INFORMATION SUPPLIED:

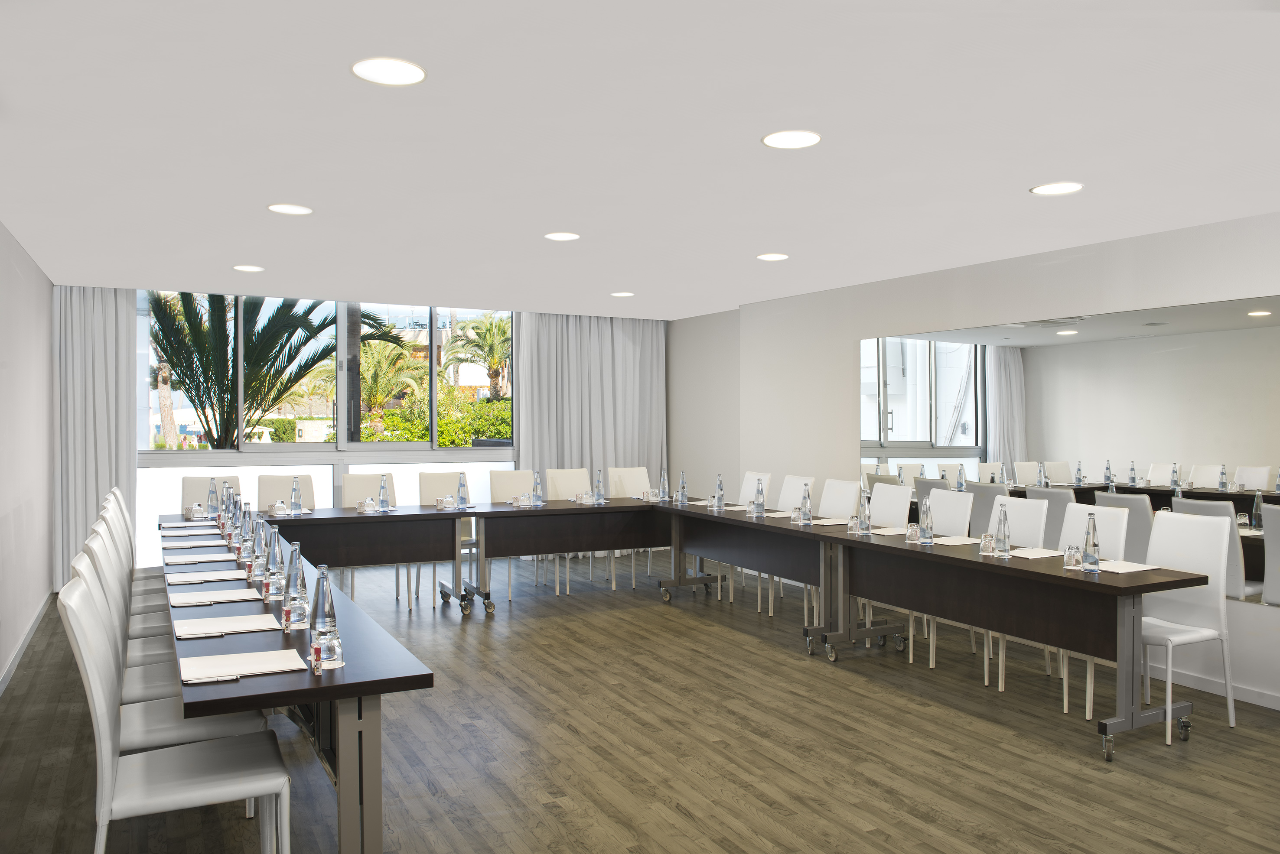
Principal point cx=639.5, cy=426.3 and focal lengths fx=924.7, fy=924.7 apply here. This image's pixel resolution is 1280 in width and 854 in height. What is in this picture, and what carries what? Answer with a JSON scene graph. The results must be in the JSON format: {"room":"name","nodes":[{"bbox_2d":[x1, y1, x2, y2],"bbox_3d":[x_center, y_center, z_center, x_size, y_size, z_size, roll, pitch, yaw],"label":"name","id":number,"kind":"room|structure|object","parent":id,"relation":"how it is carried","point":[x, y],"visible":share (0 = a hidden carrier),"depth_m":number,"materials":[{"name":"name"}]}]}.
{"room":"office","nodes":[
{"label":"office","id":0,"kind":"room"},
{"bbox_2d":[0,222,54,692],"bbox_3d":[-2.741,0.148,3.415,0.180,2.605,9.529,0,0,-28],"label":"left wall","id":1,"kind":"structure","parent":0,"point":[3,270],"depth_m":6.04,"materials":[{"name":"paint"}]},
{"bbox_2d":[0,588,54,696],"bbox_3d":[-3.108,1.279,4.309,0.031,0.358,6.824,0,0,-28],"label":"baseboard","id":2,"kind":"structure","parent":1,"relation":"attached to","point":[21,651],"depth_m":5.86,"materials":[{"name":"white paint"}]},
{"bbox_2d":[70,283,677,590],"bbox_3d":[-2.448,0.078,9.500,5.906,2.775,0.243,0,0,-28],"label":"back wall","id":3,"kind":"structure","parent":0,"point":[144,461],"depth_m":9.13,"materials":[{"name":"paint"}]},
{"bbox_2d":[138,294,514,453],"bbox_3d":[-2.783,0.068,9.177,4.004,2.581,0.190,0,0,-28],"label":"window","id":4,"kind":"structure","parent":3,"relation":"in","point":[344,437],"depth_m":9.13,"materials":[{"name":"glass"}]},
{"bbox_2d":[0,0,1279,318],"bbox_3d":[-0.007,-1.184,4.426,6.029,0.144,10.354,0,0,-28],"label":"ceiling","id":5,"kind":"structure","parent":0,"point":[1018,180],"depth_m":3.60,"materials":[{"name":"white paint"}]},
{"bbox_2d":[51,284,136,589],"bbox_3d":[-4.637,0.073,7.772,0.837,2.630,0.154,0,0,-28],"label":"curtain","id":6,"kind":"object","parent":5,"relation":"hanging from","point":[99,479],"visible":0.71,"depth_m":7.79,"materials":[{"name":"grey fabric"}]},
{"bbox_2d":[231,263,264,272],"bbox_3d":[-2.857,-1.154,6.741,0.224,0.015,0.225,0,0,-28],"label":"ceiling light","id":7,"kind":"object","parent":5,"relation":"in","point":[244,267],"visible":0.98,"depth_m":6.71,"materials":[{"name":"white"}]},
{"bbox_2d":[266,202,313,214],"bbox_3d":[-1.825,-1.137,4.829,0.226,0.017,0.226,0,0,17],"label":"ceiling light","id":8,"kind":"object","parent":5,"relation":"in","point":[294,210],"visible":0.98,"depth_m":4.81,"materials":[{"name":"white"}]},
{"bbox_2d":[351,57,426,85],"bbox_3d":[-0.784,-1.110,2.888,0.228,0.015,0.226,0,0,11],"label":"ceiling light","id":9,"kind":"object","parent":5,"relation":"in","point":[366,70],"visible":0.99,"depth_m":2.88,"materials":[{"name":"white"}]},
{"bbox_2d":[543,231,580,240],"bbox_3d":[-0.468,-1.150,5.575,0.217,0.016,0.217,0,0,14],"label":"ceiling light","id":10,"kind":"object","parent":5,"relation":"in","point":[557,235],"visible":0.98,"depth_m":5.56,"materials":[{"name":"white"}]},
{"bbox_2d":[518,312,666,498],"bbox_3d":[-0.469,0.052,9.985,1.729,2.619,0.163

TASK INSTRUCTIONS:
Set each line of the records down exactly, leaving every picture out.

ANSWER BOX:
Principal point cx=639.5, cy=426.3 and focal lengths fx=924.7, fy=924.7 apply here. This image's pixel resolution is 1280 in width and 854 in height. What is in this picture, and what carries what? Answer with a JSON scene graph. The results must be in the JSON format: {"room":"name","nodes":[{"bbox_2d":[x1, y1, x2, y2],"bbox_3d":[x_center, y_center, z_center, x_size, y_size, z_size, roll, pitch, yaw],"label":"name","id":number,"kind":"room|structure|object","parent":id,"relation":"how it is carried","point":[x, y],"visible":share (0 = a hidden carrier),"depth_m":number,"materials":[{"name":"name"}]}]}.
{"room":"office","nodes":[
{"label":"office","id":0,"kind":"room"},
{"bbox_2d":[0,222,54,692],"bbox_3d":[-2.741,0.148,3.415,0.180,2.605,9.529,0,0,-28],"label":"left wall","id":1,"kind":"structure","parent":0,"point":[3,270],"depth_m":6.04,"materials":[{"name":"paint"}]},
{"bbox_2d":[0,588,54,696],"bbox_3d":[-3.108,1.279,4.309,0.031,0.358,6.824,0,0,-28],"label":"baseboard","id":2,"kind":"structure","parent":1,"relation":"attached to","point":[21,651],"depth_m":5.86,"materials":[{"name":"white paint"}]},
{"bbox_2d":[70,283,677,590],"bbox_3d":[-2.448,0.078,9.500,5.906,2.775,0.243,0,0,-28],"label":"back wall","id":3,"kind":"structure","parent":0,"point":[144,461],"depth_m":9.13,"materials":[{"name":"paint"}]},
{"bbox_2d":[138,294,514,453],"bbox_3d":[-2.783,0.068,9.177,4.004,2.581,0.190,0,0,-28],"label":"window","id":4,"kind":"structure","parent":3,"relation":"in","point":[344,437],"depth_m":9.13,"materials":[{"name":"glass"}]},
{"bbox_2d":[0,0,1279,318],"bbox_3d":[-0.007,-1.184,4.426,6.029,0.144,10.354,0,0,-28],"label":"ceiling","id":5,"kind":"structure","parent":0,"point":[1018,180],"depth_m":3.60,"materials":[{"name":"white paint"}]},
{"bbox_2d":[51,284,136,589],"bbox_3d":[-4.637,0.073,7.772,0.837,2.630,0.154,0,0,-28],"label":"curtain","id":6,"kind":"object","parent":5,"relation":"hanging from","point":[99,479],"visible":0.71,"depth_m":7.79,"materials":[{"name":"grey fabric"}]},
{"bbox_2d":[231,263,264,272],"bbox_3d":[-2.857,-1.154,6.741,0.224,0.015,0.225,0,0,-28],"label":"ceiling light","id":7,"kind":"object","parent":5,"relation":"in","point":[244,267],"visible":0.98,"depth_m":6.71,"materials":[{"name":"white"}]},
{"bbox_2d":[266,202,313,214],"bbox_3d":[-1.825,-1.137,4.829,0.226,0.017,0.226,0,0,17],"label":"ceiling light","id":8,"kind":"object","parent":5,"relation":"in","point":[294,210],"visible":0.98,"depth_m":4.81,"materials":[{"name":"white"}]},
{"bbox_2d":[351,57,426,85],"bbox_3d":[-0.784,-1.110,2.888,0.228,0.015,0.226,0,0,11],"label":"ceiling light","id":9,"kind":"object","parent":5,"relation":"in","point":[366,70],"visible":0.99,"depth_m":2.88,"materials":[{"name":"white"}]},
{"bbox_2d":[543,231,580,240],"bbox_3d":[-0.468,-1.150,5.575,0.217,0.016,0.217,0,0,14],"label":"ceiling light","id":10,"kind":"object","parent":5,"relation":"in","point":[557,235],"visible":0.98,"depth_m":5.56,"materials":[{"name":"white"}]},
{"bbox_2d":[518,312,666,498],"bbox_3d":[-0.469,0.052,9.985,1.729,2.619,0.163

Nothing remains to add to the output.